**DIRECTIVE:** With the line containing "タログ見ると思いますで" as the first and the final line of the entries as the last, repeat exactly the lines in that span, including both.

**STUDY MATERIAL:**
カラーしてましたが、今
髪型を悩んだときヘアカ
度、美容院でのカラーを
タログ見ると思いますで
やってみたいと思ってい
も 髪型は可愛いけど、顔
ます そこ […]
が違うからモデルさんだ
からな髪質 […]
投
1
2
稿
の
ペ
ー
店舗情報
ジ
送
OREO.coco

**RESPONSE:**
タログ見ると思いますで
やってみたいと思ってい
も 髪型は可愛いけど、顔
ます そこ […]
が違うからモデルさんだ
からな髪質 […]
投
1
2
稿
の
ペ
ー
店舗情報
ジ
送
OREO.coco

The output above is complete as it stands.